- **Data provided**

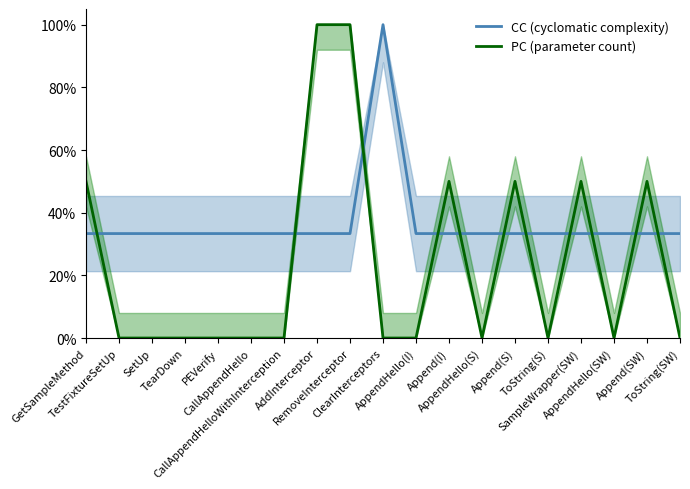

Reading left to right, transcribe all the data shown in this chart.

CC (cyclomatic complexity): GetSampleMethod=0.3	TestFixtureSetUp=0.3	SetUp=0.3	TearDown=0.3	PEVerify=0.3	CallAppendHello=0.3	CallAppendHelloWithInterception=0.3	AddInterceptor=0.3	RemoveInterceptor=0.3	ClearInterceptors=1.0	AppendHello(I)=0.3	Append(I)=0.3	AppendHello(S)=0.3	Append(S)=0.3	ToString(S)=0.3	SampleWrapper(SW)=0.3	AppendHello(SW)=0.3	Append(SW)=0.3	ToString(SW)=0.3
PC (parameter count): GetSampleMethod=0.5	TestFixtureSetUp=0.0	SetUp=0.0	TearDown=0.0	PEVerify=0.0	CallAppendHello=0.0	CallAppendHelloWithInterception=0.0	AddInterceptor=1.0	RemoveInterceptor=1.0	ClearInterceptors=0.0	AppendHello(I)=0.0	Append(I)=0.5	AppendHello(S)=0.0	Append(S)=0.5	ToString(S)=0.0	SampleWrapper(SW)=0.5	AppendHello(SW)=0.0	Append(SW)=0.5	ToString(SW)=0.0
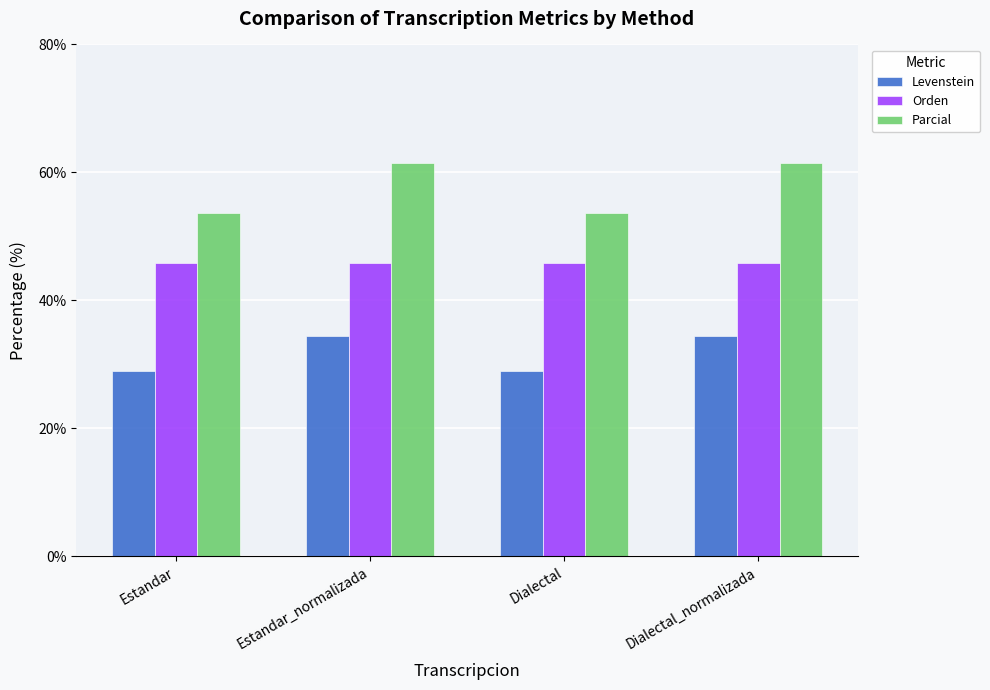

What is the total value across all series at Dialectal_normalizada?

141.9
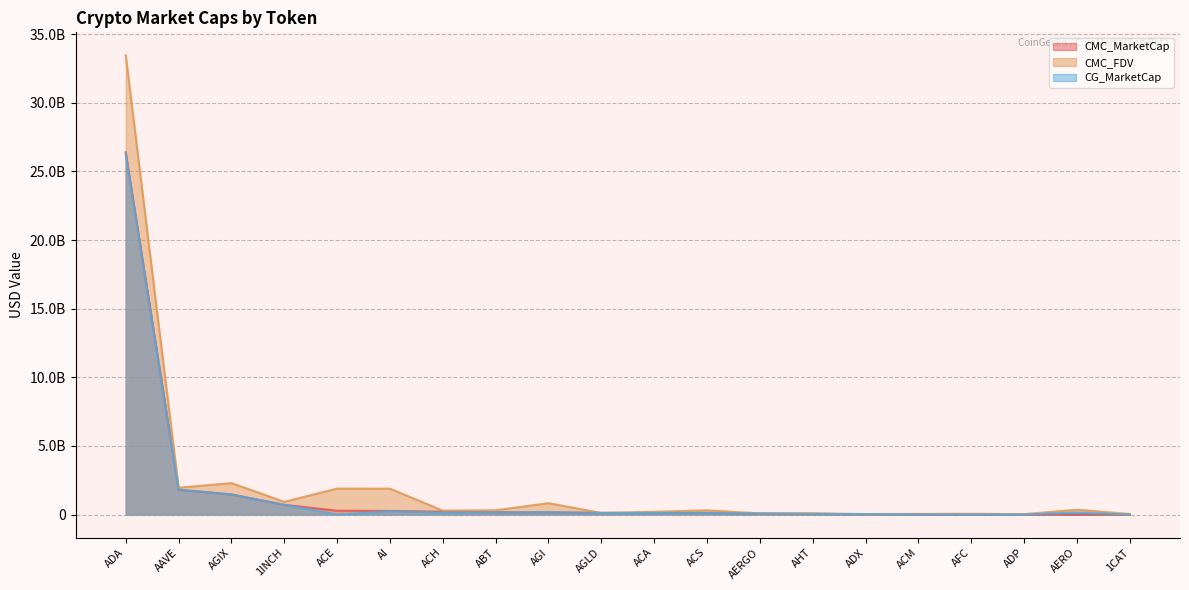

List the series in order of their peak value, lowest first.

CG_MarketCap, CMC_MarketCap, CMC_FDV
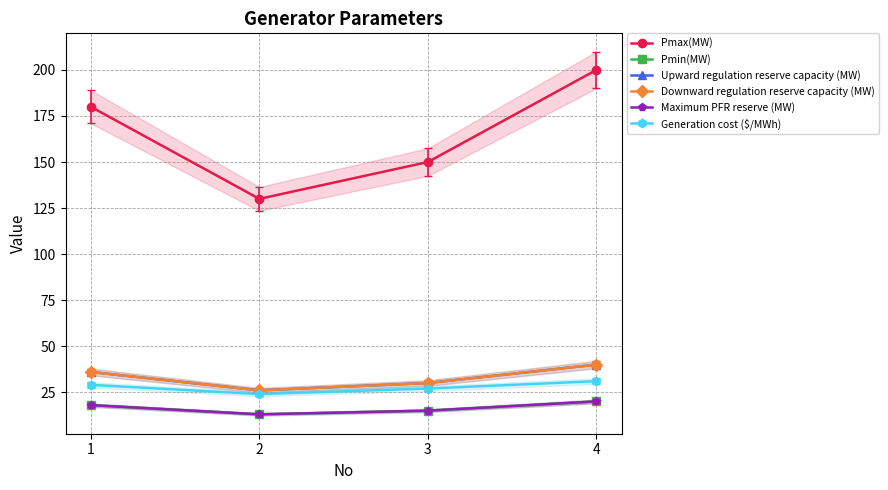

True or false: Pmin(MW) and Pmax(MW) intersect in this chart.

False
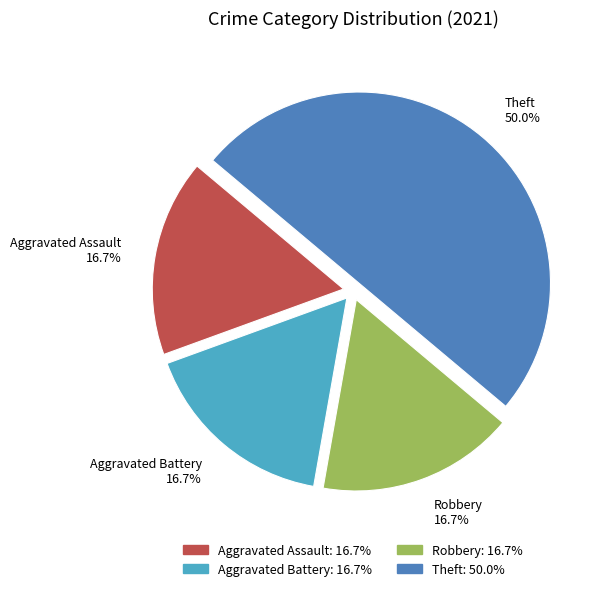

Approximately how many times larger is the value at Aggravated Battery compared to Theft?

0.3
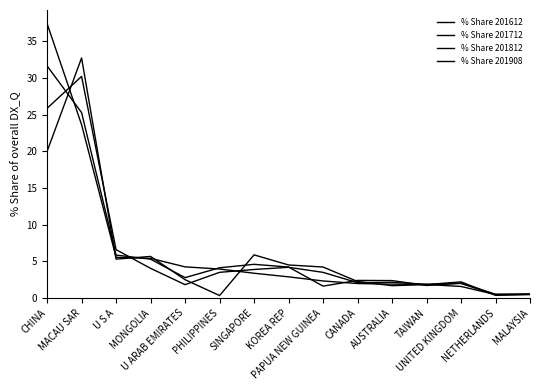

Rank the categories by % Share 201712 value from highest to lowest.

MACAU SAR, CHINA, U S A, KOREA REP, MONGOLIA, SINGAPORE, PHILIPPINES, PAPUA NEW GUINEA, AUSTRALIA, CANADA, UNITED KINGDOM, TAIWAN, U ARAB EMIRATES, MALAYSIA, NETHERLANDS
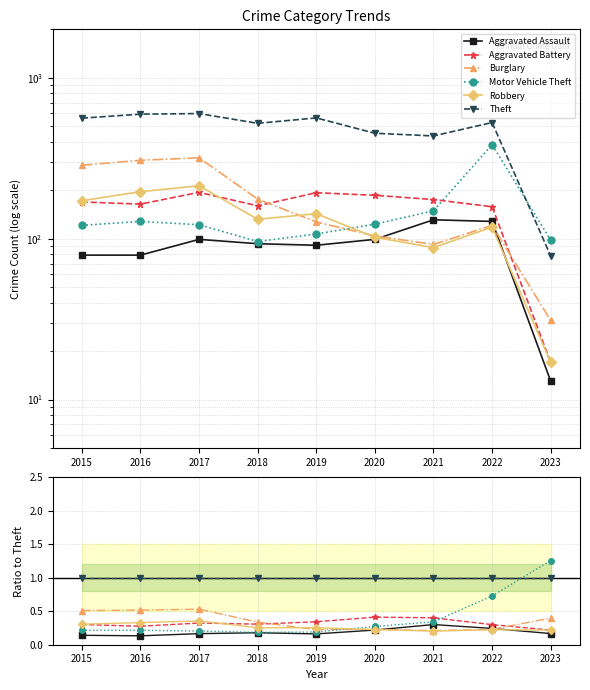

The value of Aggravated Battery at 2019 is 0.3. True or false?

True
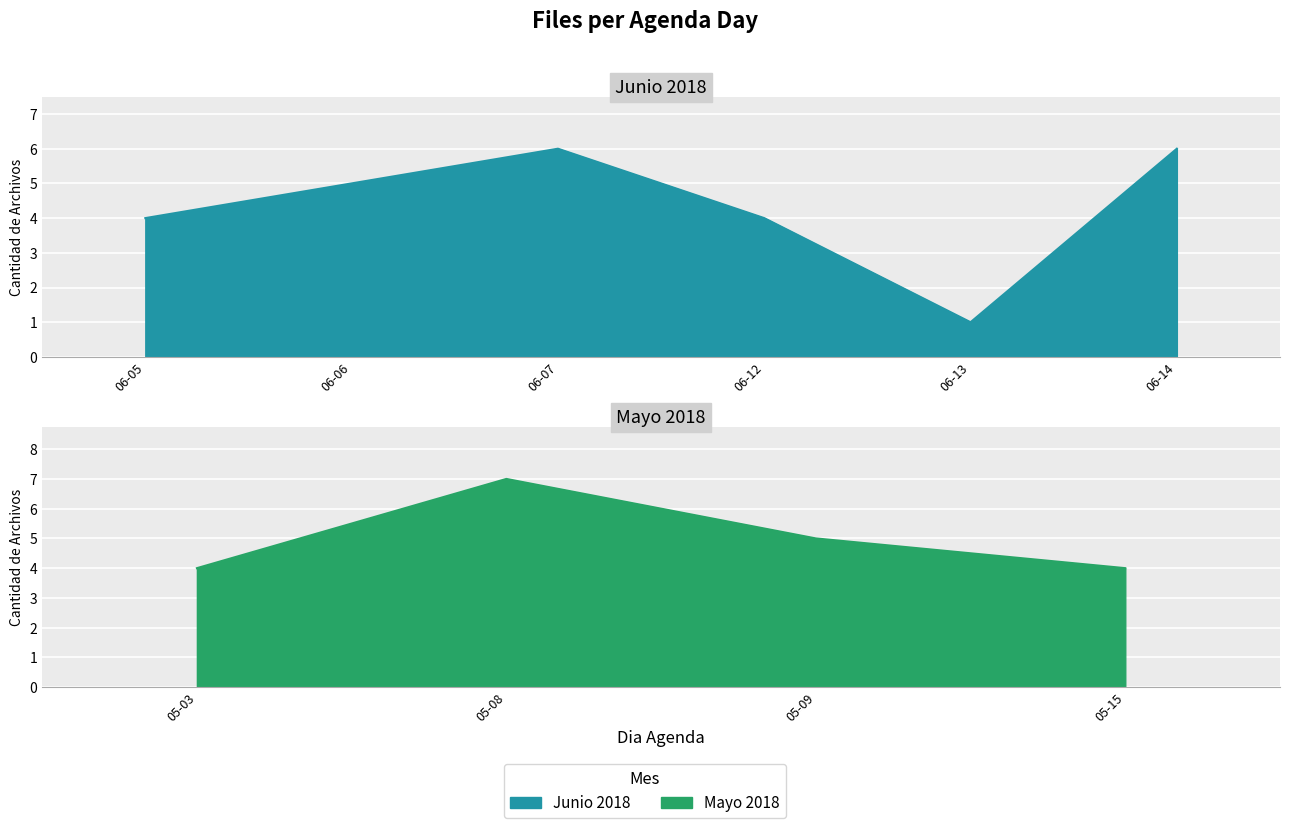

Which category has the lowest value across all series?

2018-06-14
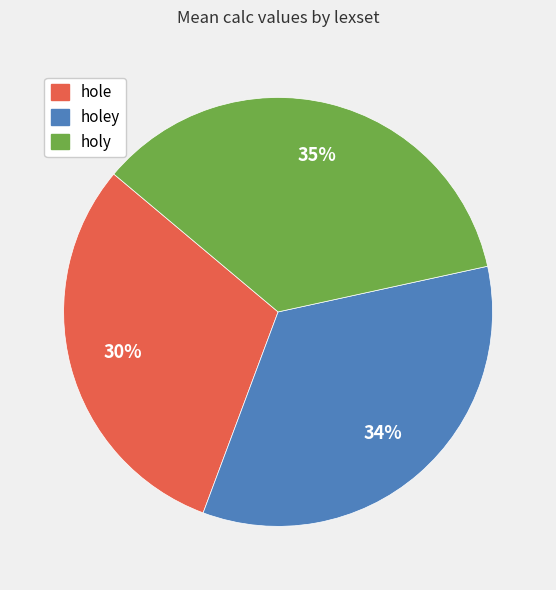

True or false: holey accounts for 34% of the total.

True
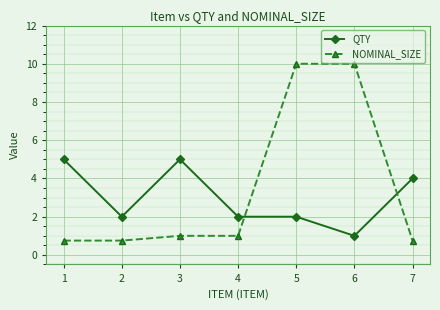

How many times do QTY and NOMINAL_SIZE cross each other?

2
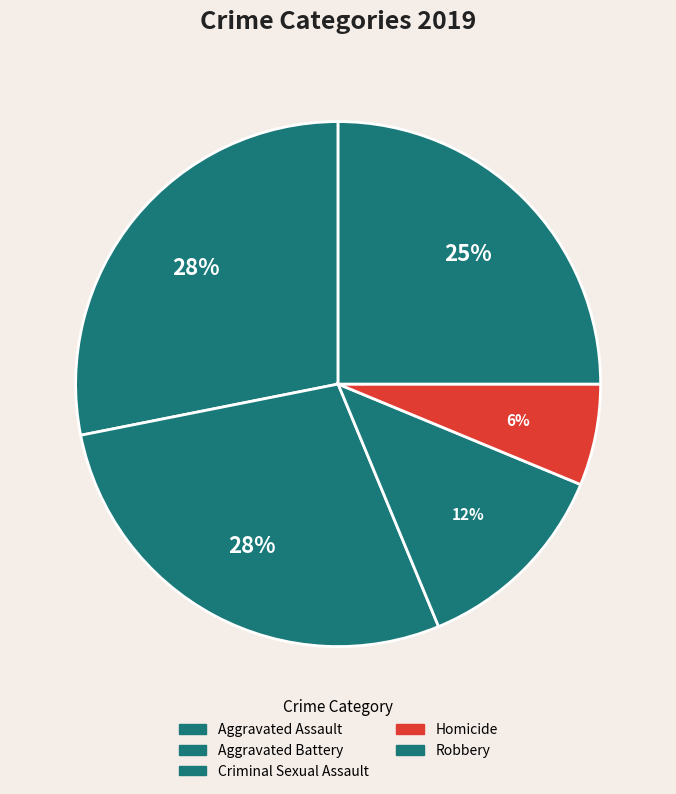

To the nearest percent, what portion does Criminal Sexual Assault represent?

12%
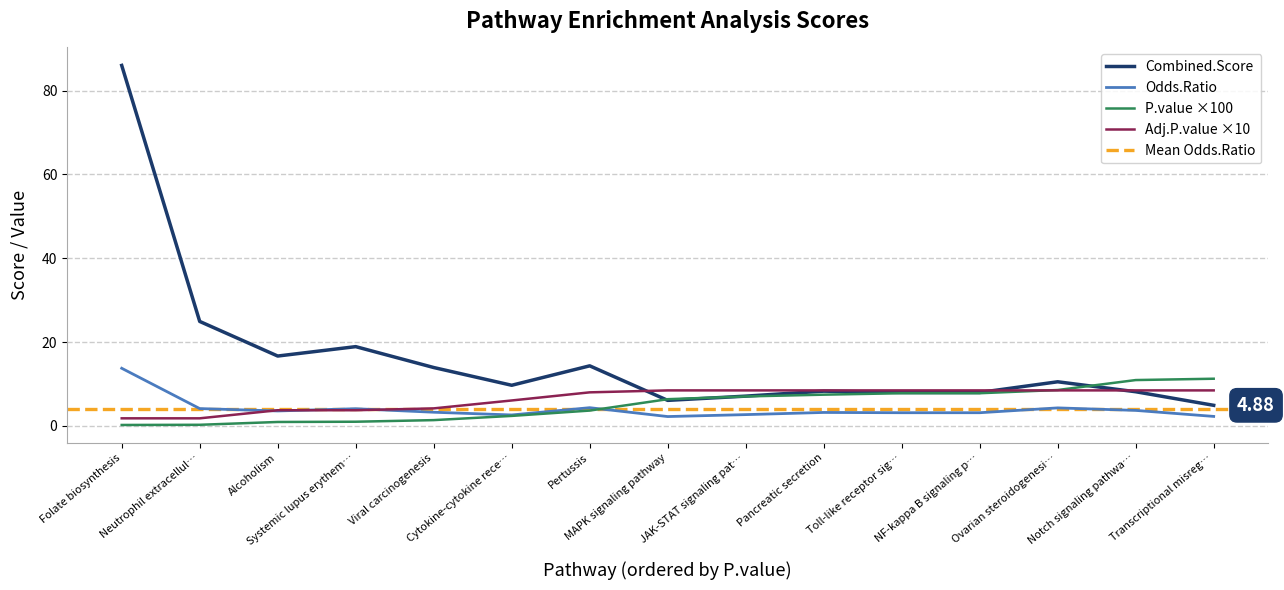

How many distinct data groups are displayed?

4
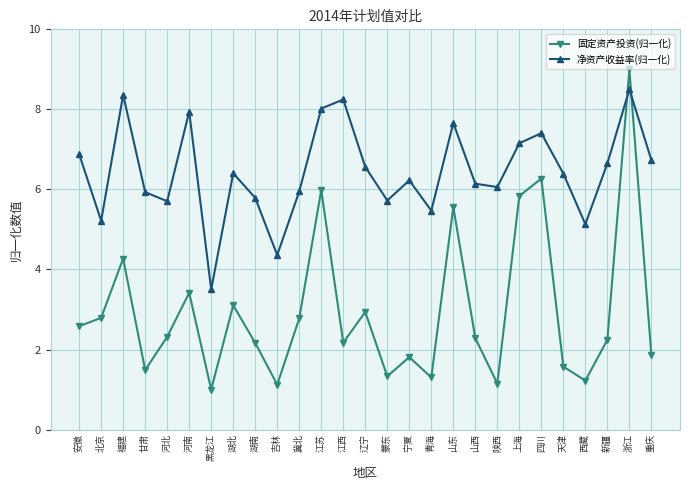

What is the maximum value shown in the chart?

9.0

- **Task details**
Please find every line in the data above that contains the word "many", and copy each of those lines in full.

- **Answer space**
Approximately how many times larger is the value at Aggravated Battery compared to Theft?
How many times do QTY and NOMINAL_SIZE cross each other?
How many distinct data groups are displayed?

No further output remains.